>> Start LISTING

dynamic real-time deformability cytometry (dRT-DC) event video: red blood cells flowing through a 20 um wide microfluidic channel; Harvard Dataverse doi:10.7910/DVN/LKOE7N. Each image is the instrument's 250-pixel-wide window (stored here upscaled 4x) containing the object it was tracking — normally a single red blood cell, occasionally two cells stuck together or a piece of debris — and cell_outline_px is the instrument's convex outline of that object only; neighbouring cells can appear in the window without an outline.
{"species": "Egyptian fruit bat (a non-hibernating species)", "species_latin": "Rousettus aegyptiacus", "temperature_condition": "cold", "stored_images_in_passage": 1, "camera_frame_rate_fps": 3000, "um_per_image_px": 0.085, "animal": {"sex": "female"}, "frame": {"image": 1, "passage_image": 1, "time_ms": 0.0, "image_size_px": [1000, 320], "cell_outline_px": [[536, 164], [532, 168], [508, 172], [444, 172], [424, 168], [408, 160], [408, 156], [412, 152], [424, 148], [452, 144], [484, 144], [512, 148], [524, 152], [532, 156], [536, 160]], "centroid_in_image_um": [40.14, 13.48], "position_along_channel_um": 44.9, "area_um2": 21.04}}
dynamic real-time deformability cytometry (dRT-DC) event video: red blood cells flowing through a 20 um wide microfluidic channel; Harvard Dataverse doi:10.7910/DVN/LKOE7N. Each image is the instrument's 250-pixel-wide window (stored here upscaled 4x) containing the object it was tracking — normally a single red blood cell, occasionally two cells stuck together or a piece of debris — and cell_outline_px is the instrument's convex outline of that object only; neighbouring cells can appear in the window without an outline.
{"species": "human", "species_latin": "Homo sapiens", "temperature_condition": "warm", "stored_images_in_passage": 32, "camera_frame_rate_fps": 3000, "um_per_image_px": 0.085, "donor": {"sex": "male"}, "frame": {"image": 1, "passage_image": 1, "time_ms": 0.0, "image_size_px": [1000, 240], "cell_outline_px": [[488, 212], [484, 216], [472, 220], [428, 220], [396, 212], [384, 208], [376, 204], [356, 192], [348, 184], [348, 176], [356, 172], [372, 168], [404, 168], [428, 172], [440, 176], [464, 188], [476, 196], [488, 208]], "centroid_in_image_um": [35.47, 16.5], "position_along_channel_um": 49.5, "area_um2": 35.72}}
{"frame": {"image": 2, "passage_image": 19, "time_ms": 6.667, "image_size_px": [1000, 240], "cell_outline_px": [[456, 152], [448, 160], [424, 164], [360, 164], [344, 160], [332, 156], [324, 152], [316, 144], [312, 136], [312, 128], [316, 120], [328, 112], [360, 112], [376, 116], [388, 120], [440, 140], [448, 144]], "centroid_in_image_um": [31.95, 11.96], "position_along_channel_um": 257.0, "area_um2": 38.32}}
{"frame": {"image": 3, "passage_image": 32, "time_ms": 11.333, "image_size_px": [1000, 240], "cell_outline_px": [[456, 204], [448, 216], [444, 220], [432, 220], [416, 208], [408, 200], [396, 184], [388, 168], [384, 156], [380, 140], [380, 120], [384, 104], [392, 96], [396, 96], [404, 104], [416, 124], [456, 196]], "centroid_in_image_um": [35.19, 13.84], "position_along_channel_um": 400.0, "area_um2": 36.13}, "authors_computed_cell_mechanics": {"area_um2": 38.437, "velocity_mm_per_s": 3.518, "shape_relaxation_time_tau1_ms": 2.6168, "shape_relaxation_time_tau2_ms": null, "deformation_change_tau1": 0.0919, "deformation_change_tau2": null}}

>> End LISTING

DIRECTIONS:
Write down all the entries again without a single difference.

REPLY:
dynamic real-time deformability cytometry (dRT-DC) event video: red blood cells flowing through a 20 um wide microfluidic channel; Harvard Dataverse doi:10.7910/DVN/LKOE7N. Each image is the instrument's 250-pixel-wide window (stored here upscaled 4x) containing the object it was tracking — normally a single red blood cell, occasionally two cells stuck together or a piece of debris — and cell_outline_px is the instrument's convex outline of that object only; neighbouring cells can appear in the window without an outline.
{"species": "Egyptian fruit bat (a non-hibernating species)", "species_latin": "Rousettus aegyptiacus", "temperature_condition": "cold", "stored_images_in_passage": 1, "camera_frame_rate_fps": 3000, "um_per_image_px": 0.085, "animal": {"sex": "female"}, "frame": {"image": 1, "passage_image": 1, "time_ms": 0.0, "image_size_px": [1000, 320], "cell_outline_px": [[536, 164], [532, 168], [508, 172], [444, 172], [424, 168], [408, 160], [408, 156], [412, 152], [424, 148], [452, 144], [484, 144], [512, 148], [524, 152], [532, 156], [536, 160]], "centroid_in_image_um": [40.14, 13.48], "position_along_channel_um": 44.9, "area_um2": 21.04}}
dynamic real-time deformability cytometry (dRT-DC) event video: red blood cells flowing through a 20 um wide microfluidic channel; Harvard Dataverse doi:10.7910/DVN/LKOE7N. Each image is the instrument's 250-pixel-wide window (stored here upscaled 4x) containing the object it was tracking — normally a single red blood cell, occasionally two cells stuck together or a piece of debris — and cell_outline_px is the instrument's convex outline of that object only; neighbouring cells can appear in the window without an outline.
{"species": "human", "species_latin": "Homo sapiens", "temperature_condition": "warm", "stored_images_in_passage": 32, "camera_frame_rate_fps": 3000, "um_per_image_px": 0.085, "donor": {"sex": "male"}, "frame": {"image": 1, "passage_image": 1, "time_ms": 0.0, "image_size_px": [1000, 240], "cell_outline_px": [[488, 212], [484, 216], [472, 220], [428, 220], [396, 212], [384, 208], [376, 204], [356, 192], [348, 184], [348, 176], [356, 172], [372, 168], [404, 168], [428, 172], [440, 176], [464, 188], [476, 196], [488, 208]], "centroid_in_image_um": [35.47, 16.5], "position_along_channel_um": 49.5, "area_um2": 35.72}}
{"frame": {"image": 2, "passage_image": 19, "time_ms": 6.667, "image_size_px": [1000, 240], "cell_outline_px": [[456, 152], [448, 160], [424, 164], [360, 164], [344, 160], [332, 156], [324, 152], [316, 144], [312, 136], [312, 128], [316, 120], [328, 112], [360, 112], [376, 116], [388, 120], [440, 140], [448, 144]], "centroid_in_image_um": [31.95, 11.96], "position_along_channel_um": 257.0, "area_um2": 38.32}}
{"frame": {"image": 3, "passage_image": 32, "time_ms": 11.333, "image_size_px": [1000, 240], "cell_outline_px": [[456, 204], [448, 216], [444, 220], [432, 220], [416, 208], [408, 200], [396, 184], [388, 168], [384, 156], [380, 140], [380, 120], [384, 104], [392, 96], [396, 96], [404, 104], [416, 124], [456, 196]], "centroid_in_image_um": [35.19, 13.84], "position_along_channel_um": 400.0, "area_um2": 36.13}, "authors_computed_cell_mechanics": {"area_um2": 38.437, "velocity_mm_per_s": 3.518, "shape_relaxation_time_tau1_ms": 2.6168, "shape_relaxation_time_tau2_ms": null, "deformation_change_tau1": 0.0919, "deformation_change_tau2": null}}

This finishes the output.